Il primo approccio con lui è stato più che positivo, a tratti sembrava quasi timido, impacciato, ma forse aspettava solo di testare il terreno ed entrare in simpatia con le persone con cui si relazionava. Sarebbe rimasto con noi solo nei mesi estivi di luglio e agosto così, per toglierlo dalla strada, dopo che ben due case famiglie lo avevano rifiutato a causa del suo comportamento. Facile passare del tempo con un ragazzino di 12 anni all’aperto e con tante attività da proporre, facile ma riduttivo.

Per quello ci chiedevamo in continuazione cosa avremmo potuto fare per lui, per la sua situazione e i suoi problemi. E così decidemmo di proporre ai servizi sociali che lo seguivano di provare con E. qualcosa di diverso, magari aiutarlo il pomeriggio nei compiti a casa, o magari seguirlo anche a scuola, nelle lunghe e faticose ore di lezioni, troppo pesanti per un bambino come lui, in una situazione in cui pensare di vederlo seduto al banco per più di mezzora era davvero una cosa impossibile. Tentammo e ottenemmo ciò e non fu affatto facile. Tolto l’entusiasmo della novità, giustificare agli occhi dei compagni la presenza di una “ragazza per me” a scuola tutti i giorni non è stato affatto facile.

Ma tra un’operazione di matematica e un tiro al canestro, tra un dettato per migliorare l’ortografia e una caccia al tesoro alla ricerca del nascondiglio scelto per evitare la pagina di lettura, i mesi passavano e qualcosa in lui piano piano cambiava. Fu per questo che avamposti come sempre decidemmo quello che alcuni mesi fa sembrava impossibile, cioè di tentare di raggiungere un ulteriore obiettivo e cercare di non solo concludere l’anno scolastico nel migliore dei modi, ma addirittura di fare l’esame di idoneità che avrebbe permesso al bambino di frequentare per il prossimo settembre la prima media. Il sudore e l’impegno che è riuscito a metterci, alternato ai giorni in cui poca era la voglia anche solo di aprire libro, lo hanno aiutato a crescere e a migliorare, a piccole dosi, il suo comportamento.

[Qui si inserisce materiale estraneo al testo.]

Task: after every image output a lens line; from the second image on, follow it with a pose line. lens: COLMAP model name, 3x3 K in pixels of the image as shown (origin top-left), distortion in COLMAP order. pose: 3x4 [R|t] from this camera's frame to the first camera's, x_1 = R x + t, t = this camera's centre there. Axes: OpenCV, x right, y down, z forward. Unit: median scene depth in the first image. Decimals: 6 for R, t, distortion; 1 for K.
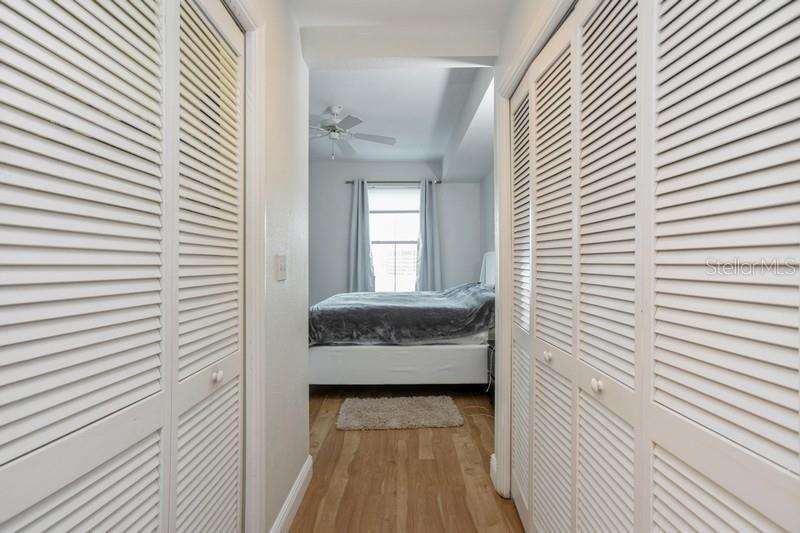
lens RADIAL K [[410.5, 0, 396.4], [0, 410.5, 266.4], [0, 0, 1]] dist [-0.066164, 0.036565]
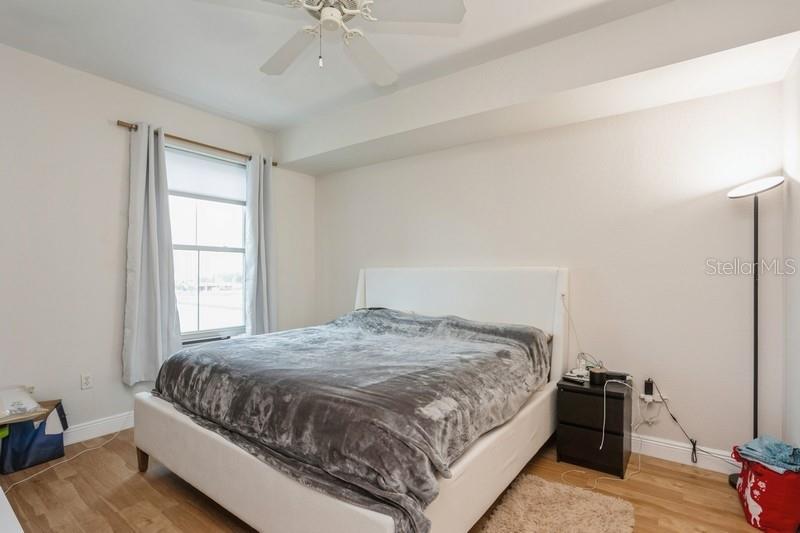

Vedere l’agitazione nel giorno dell’esame, la felicità appena usciti dall’aula, l’imbarazzo mentre taglia la torta presa per festeggiarlo sono valsi tutto l’impegno e il sudore, le brutte parole e anche le mani addosso che a volte in questi mesi ci aveva regalato sfogando la sua rabbia e la sua frustrazione nel modo più facile, ma più sbagliato.

Il giorno più bello? Uno dei pochi in cui eravamo riusciti a restare in aula con il resto della classe, nonostante la lezione di grammatica; la maestra spiegava e mandava alla lavagna qualcuno ogni tanto per fargli fare delle frasi sulla nuova lezione; quando ho visto la sua mano alzata credevo chiedesse di uscire e invece “maestra! Posso venire a farle io?” inutile dire che fu all’altezza della richiesta, inutile parlare della sua soddisfazione.